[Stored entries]
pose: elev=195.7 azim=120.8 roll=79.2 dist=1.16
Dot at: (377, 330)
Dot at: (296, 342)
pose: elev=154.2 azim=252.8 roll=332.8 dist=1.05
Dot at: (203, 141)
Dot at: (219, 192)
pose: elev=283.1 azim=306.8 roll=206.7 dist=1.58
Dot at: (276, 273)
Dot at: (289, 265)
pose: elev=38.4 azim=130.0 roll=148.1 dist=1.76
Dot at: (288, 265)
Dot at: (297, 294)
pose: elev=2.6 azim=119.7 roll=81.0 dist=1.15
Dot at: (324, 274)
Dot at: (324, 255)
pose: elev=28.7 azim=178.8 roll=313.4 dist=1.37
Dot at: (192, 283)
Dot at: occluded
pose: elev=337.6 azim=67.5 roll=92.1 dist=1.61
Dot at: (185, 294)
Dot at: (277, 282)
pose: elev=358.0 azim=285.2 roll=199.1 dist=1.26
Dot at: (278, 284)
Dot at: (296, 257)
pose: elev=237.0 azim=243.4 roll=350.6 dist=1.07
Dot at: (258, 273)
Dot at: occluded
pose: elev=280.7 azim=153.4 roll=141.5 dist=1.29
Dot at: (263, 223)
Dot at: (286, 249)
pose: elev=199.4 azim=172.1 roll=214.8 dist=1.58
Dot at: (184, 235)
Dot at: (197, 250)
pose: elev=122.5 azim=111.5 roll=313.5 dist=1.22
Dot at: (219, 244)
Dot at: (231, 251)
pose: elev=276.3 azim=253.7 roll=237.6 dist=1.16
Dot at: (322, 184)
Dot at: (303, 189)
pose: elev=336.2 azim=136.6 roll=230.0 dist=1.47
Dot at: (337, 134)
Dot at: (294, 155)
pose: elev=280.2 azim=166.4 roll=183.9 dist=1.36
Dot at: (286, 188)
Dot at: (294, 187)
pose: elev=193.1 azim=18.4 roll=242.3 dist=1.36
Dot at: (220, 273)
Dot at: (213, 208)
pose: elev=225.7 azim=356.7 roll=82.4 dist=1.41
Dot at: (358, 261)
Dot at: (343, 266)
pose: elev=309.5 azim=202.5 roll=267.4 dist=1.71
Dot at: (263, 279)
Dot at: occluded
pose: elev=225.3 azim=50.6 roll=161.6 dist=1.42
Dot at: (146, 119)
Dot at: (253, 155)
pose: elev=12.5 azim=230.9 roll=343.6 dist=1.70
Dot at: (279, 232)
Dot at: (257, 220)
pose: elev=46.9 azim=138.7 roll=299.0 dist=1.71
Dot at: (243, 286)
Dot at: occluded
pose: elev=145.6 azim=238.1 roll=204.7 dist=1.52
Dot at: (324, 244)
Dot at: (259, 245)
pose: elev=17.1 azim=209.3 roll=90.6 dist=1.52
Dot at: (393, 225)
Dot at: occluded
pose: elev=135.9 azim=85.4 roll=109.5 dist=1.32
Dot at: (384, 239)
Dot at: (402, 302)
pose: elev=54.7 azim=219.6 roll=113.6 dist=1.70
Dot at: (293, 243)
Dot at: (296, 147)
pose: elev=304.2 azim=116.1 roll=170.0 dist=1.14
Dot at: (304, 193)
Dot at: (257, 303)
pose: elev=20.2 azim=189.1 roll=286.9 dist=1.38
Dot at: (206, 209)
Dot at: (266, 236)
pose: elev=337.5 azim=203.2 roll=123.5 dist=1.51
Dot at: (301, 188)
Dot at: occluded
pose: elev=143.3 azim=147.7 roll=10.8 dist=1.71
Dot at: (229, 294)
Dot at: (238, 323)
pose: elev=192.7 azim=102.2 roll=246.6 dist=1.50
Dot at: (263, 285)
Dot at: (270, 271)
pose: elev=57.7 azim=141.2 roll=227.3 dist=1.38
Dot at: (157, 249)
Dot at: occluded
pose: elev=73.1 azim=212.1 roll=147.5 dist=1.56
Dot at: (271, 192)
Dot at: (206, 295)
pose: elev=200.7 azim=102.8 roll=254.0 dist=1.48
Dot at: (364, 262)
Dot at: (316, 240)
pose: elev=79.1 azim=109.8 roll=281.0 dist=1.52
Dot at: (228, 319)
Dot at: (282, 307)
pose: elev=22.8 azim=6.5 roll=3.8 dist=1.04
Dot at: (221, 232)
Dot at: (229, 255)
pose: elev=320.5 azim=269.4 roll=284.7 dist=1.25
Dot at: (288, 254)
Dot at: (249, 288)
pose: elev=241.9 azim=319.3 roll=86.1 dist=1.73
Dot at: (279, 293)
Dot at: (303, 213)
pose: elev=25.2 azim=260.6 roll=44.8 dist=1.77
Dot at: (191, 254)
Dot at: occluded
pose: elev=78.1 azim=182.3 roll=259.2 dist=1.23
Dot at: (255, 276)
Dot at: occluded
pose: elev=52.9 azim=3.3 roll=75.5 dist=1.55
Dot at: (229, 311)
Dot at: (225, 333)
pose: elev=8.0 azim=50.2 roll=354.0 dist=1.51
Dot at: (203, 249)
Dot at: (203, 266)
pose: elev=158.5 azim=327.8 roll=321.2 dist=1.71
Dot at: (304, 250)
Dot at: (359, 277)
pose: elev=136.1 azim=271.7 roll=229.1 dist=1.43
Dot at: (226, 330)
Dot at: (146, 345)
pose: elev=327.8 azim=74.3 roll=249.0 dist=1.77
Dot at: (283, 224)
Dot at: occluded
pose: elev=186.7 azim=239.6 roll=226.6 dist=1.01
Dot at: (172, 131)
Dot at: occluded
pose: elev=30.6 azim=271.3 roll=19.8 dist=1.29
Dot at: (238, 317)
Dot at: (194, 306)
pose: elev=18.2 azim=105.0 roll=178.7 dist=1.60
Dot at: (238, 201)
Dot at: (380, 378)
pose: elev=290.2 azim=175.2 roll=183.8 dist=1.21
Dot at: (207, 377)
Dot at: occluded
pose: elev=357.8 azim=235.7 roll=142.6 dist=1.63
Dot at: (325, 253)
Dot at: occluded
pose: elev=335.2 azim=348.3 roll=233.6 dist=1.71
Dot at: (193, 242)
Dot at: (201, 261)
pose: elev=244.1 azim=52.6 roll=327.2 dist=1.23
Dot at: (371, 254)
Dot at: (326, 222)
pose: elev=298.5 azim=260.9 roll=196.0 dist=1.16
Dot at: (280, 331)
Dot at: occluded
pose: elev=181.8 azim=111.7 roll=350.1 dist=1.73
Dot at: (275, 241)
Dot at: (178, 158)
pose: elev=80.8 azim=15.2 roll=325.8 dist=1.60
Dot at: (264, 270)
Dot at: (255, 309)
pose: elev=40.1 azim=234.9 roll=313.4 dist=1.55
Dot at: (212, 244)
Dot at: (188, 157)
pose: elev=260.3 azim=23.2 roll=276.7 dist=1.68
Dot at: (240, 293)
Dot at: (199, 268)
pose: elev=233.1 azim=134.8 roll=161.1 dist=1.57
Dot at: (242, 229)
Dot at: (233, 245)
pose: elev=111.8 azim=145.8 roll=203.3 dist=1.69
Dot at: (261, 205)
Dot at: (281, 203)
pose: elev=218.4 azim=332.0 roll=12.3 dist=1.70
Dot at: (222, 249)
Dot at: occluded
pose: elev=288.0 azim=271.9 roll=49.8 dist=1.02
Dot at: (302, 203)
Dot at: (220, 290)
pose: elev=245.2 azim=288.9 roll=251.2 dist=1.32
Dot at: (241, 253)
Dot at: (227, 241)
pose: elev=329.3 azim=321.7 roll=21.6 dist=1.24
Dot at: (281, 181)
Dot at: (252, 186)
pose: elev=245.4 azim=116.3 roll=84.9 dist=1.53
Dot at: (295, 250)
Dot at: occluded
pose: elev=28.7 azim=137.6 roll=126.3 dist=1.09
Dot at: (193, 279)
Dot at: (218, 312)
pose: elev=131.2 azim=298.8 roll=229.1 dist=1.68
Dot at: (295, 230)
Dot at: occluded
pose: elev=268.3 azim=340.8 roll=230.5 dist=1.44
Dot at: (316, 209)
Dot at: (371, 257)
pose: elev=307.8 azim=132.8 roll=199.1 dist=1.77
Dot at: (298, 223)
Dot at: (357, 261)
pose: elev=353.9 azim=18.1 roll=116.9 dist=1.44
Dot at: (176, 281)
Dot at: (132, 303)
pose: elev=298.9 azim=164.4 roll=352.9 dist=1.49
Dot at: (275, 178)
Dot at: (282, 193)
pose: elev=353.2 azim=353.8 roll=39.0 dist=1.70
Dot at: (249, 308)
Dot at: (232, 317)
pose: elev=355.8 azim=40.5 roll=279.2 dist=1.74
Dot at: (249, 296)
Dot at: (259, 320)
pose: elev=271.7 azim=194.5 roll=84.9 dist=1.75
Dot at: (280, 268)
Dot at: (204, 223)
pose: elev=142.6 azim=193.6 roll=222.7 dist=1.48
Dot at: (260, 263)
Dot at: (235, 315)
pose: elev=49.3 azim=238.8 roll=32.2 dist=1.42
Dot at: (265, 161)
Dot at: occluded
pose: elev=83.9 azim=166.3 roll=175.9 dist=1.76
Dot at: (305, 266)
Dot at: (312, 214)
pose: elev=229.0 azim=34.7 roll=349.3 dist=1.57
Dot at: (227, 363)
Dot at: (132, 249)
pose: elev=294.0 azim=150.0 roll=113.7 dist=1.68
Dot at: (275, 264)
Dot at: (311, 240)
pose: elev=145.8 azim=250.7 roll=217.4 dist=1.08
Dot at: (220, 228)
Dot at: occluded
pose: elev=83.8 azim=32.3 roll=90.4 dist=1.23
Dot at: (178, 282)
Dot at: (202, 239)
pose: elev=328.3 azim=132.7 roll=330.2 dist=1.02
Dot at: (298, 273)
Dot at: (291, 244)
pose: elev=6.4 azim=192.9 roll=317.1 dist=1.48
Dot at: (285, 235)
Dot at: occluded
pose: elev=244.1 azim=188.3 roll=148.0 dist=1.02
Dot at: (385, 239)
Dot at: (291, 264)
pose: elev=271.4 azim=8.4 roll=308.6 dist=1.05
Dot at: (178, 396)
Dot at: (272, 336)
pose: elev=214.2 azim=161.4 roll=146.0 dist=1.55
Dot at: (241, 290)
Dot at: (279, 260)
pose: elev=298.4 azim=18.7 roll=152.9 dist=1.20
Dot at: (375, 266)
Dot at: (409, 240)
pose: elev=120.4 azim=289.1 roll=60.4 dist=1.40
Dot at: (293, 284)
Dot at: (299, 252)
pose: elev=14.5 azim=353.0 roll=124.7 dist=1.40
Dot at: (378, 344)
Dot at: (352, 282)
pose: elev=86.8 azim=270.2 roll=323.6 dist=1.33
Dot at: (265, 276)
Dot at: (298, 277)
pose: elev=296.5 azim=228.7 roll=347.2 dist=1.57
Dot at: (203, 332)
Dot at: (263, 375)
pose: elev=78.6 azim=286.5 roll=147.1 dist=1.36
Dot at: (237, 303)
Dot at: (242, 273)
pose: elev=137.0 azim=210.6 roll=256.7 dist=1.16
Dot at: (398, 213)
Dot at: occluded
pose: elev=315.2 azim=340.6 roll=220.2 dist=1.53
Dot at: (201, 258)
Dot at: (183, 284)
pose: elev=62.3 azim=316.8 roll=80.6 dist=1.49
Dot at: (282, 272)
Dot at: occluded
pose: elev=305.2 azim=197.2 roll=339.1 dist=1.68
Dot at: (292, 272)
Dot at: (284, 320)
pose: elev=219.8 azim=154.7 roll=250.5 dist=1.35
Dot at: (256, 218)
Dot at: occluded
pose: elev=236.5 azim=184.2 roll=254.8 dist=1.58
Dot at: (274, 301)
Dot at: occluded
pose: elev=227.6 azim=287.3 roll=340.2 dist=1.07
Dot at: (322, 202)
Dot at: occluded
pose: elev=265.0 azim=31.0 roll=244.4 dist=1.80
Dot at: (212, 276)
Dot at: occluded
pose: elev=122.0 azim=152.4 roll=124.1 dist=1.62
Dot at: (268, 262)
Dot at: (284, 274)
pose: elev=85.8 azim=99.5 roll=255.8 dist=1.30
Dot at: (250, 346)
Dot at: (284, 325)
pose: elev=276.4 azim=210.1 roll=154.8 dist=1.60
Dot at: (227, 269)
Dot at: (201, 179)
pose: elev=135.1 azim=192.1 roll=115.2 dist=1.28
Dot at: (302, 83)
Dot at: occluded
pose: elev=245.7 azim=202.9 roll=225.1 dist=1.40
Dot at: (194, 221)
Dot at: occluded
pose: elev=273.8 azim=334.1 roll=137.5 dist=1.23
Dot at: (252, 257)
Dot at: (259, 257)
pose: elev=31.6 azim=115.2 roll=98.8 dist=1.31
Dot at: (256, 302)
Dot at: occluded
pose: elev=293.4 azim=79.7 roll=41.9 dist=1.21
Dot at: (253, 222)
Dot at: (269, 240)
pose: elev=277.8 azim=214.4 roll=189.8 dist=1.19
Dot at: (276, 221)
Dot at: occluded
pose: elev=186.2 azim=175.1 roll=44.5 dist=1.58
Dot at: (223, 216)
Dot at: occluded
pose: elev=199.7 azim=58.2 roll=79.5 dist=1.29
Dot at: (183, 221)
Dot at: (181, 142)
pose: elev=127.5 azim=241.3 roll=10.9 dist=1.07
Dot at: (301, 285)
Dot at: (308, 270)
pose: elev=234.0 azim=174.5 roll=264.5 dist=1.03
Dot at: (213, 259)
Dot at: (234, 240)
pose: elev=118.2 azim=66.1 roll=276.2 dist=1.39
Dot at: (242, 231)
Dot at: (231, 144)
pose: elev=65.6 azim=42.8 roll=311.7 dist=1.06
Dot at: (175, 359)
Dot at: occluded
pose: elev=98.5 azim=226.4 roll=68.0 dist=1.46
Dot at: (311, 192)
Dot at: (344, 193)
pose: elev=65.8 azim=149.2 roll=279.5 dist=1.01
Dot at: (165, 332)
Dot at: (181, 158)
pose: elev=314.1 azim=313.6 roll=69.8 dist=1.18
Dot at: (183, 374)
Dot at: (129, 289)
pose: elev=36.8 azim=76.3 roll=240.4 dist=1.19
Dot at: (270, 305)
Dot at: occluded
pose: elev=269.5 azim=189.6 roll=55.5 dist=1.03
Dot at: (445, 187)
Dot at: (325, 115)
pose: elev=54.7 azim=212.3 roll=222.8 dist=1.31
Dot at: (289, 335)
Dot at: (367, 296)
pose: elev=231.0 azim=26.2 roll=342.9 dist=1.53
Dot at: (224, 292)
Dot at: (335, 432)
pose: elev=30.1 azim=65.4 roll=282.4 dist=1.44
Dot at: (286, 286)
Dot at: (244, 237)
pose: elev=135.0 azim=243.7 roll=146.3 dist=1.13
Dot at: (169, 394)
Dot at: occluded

* **Problem to work on**
Copy out the stretch of the material above that starts with the line containing "pose: elev=241.9 azim=319.3" and ends with the line containing "Dot at: (178, 158)", both lines included, reproducing each line unchanged.

* **Result of the exercise**
pose: elev=241.9 azim=319.3 roll=86.1 dist=1.73
Dot at: (279, 293)
Dot at: (303, 213)
pose: elev=25.2 azim=260.6 roll=44.8 dist=1.77
Dot at: (191, 254)
Dot at: occluded
pose: elev=78.1 azim=182.3 roll=259.2 dist=1.23
Dot at: (255, 276)
Dot at: occluded
pose: elev=52.9 azim=3.3 roll=75.5 dist=1.55
Dot at: (229, 311)
Dot at: (225, 333)
pose: elev=8.0 azim=50.2 roll=354.0 dist=1.51
Dot at: (203, 249)
Dot at: (203, 266)
pose: elev=158.5 azim=327.8 roll=321.2 dist=1.71
Dot at: (304, 250)
Dot at: (359, 277)
pose: elev=136.1 azim=271.7 roll=229.1 dist=1.43
Dot at: (226, 330)
Dot at: (146, 345)
pose: elev=327.8 azim=74.3 roll=249.0 dist=1.77
Dot at: (283, 224)
Dot at: occluded
pose: elev=186.7 azim=239.6 roll=226.6 dist=1.01
Dot at: (172, 131)
Dot at: occluded
pose: elev=30.6 azim=271.3 roll=19.8 dist=1.29
Dot at: (238, 317)
Dot at: (194, 306)
pose: elev=18.2 azim=105.0 roll=178.7 dist=1.60
Dot at: (238, 201)
Dot at: (380, 378)
pose: elev=290.2 azim=175.2 roll=183.8 dist=1.21
Dot at: (207, 377)
Dot at: occluded
pose: elev=357.8 azim=235.7 roll=142.6 dist=1.63
Dot at: (325, 253)
Dot at: occluded
pose: elev=335.2 azim=348.3 roll=233.6 dist=1.71
Dot at: (193, 242)
Dot at: (201, 261)
pose: elev=244.1 azim=52.6 roll=327.2 dist=1.23
Dot at: (371, 254)
Dot at: (326, 222)
pose: elev=298.5 azim=260.9 roll=196.0 dist=1.16
Dot at: (280, 331)
Dot at: occluded
pose: elev=181.8 azim=111.7 roll=350.1 dist=1.73
Dot at: (275, 241)
Dot at: (178, 158)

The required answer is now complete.